The following procedure assumes you already have a running Red Hat Quay cluster on an OpenShift platform, with the Red Hat Quay Setup container running in your browser:

  1. Start the repo mirroring worker: Start the quay container in repomirror mode as follows:

    $ docker run -d --name mirroring-worker \
      -v /mnt/quay/config:/conf/stack quay.io/redhat/quay:v3.1.2 \
      repomirror
  2. Log into config tool: Log into the Red Hat Quay Setup Web UI (config tool).
  3. Enable repository mirroring: Scroll down the the Repository Mirroring section and select the Enable Repository Mirroring check box, as shown here:
  4. Select HTTPS and cert verification: If you want to require HTTPS communications and verify certificates during mirroring, select this check box. Enable mirroring and require HTTPS and verified certificates
  5. Save configuration: Select the Save Configuration Changes button. Repository mirroring should now be enabled on your Red Hat Quay cluster. Refer to Repository Mirroring in Red Hat Quay for details on setting up your own mirrored container image repositories.

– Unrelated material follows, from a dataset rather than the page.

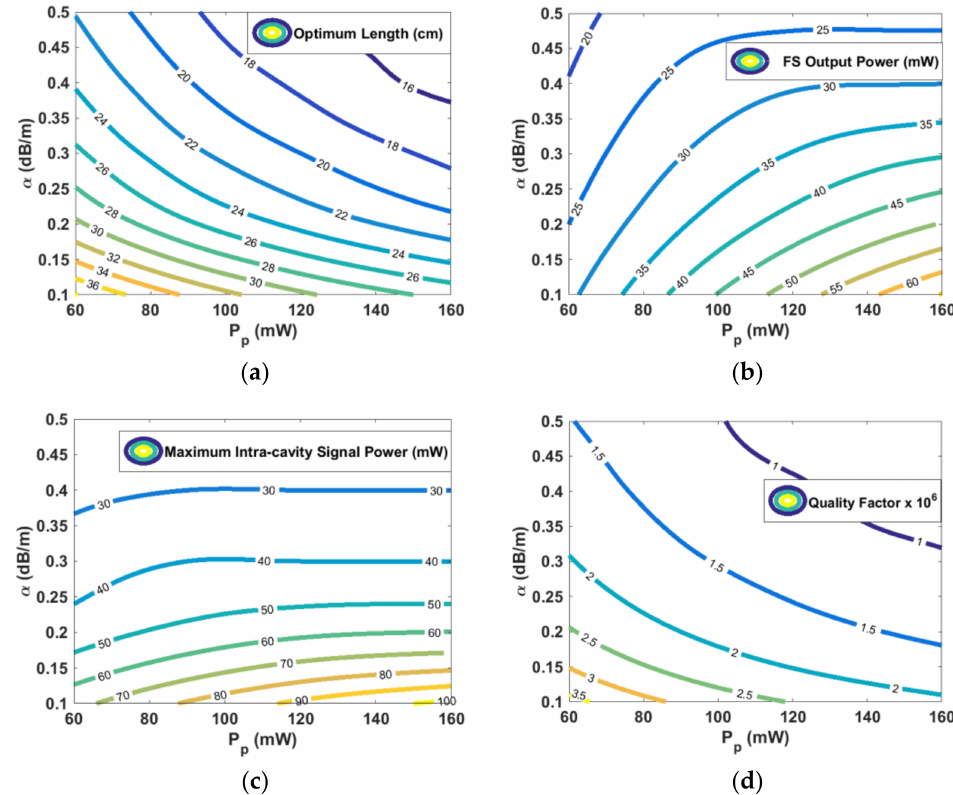
Figure 4. Contour maps for ( a ) optimum cavity length, ( b ) maximum FS output power, ( c ) maxi- mum intra-cavity signal power, and ( d ) quality factor, considering various pump power and fiber background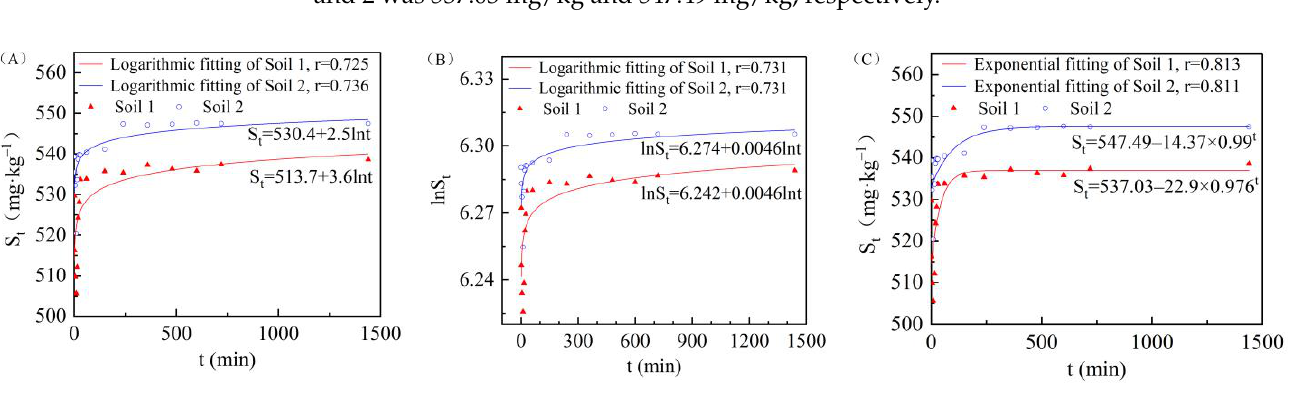
Table 3: when the reaction time t tended to infinity, the saturation adsorption of S m in the two soils increased as the overall pH of the solution increased (the saturation adsorption of soils 1 and 2 was 536.27~540.7 mg/kg and 545.32~547.48 mg/kg, respectively). Under the same pH conditions, the saturation adsorption S m of soil 2 was greater than that of soil 1.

Chapter 6. Starting to use Red Hat Quay

With Red Hat Quay now running, you can:

  • Select Tutorial from the Quay home page to try the 15-minute tutorial. In the tutorial, you learn to log into Quay, start a container, create images, push repositories, view repositories, and change repository permissions with Quay.
  • Refer to the Use Red Hat Quay for information on working with Red Hat Quay repositories.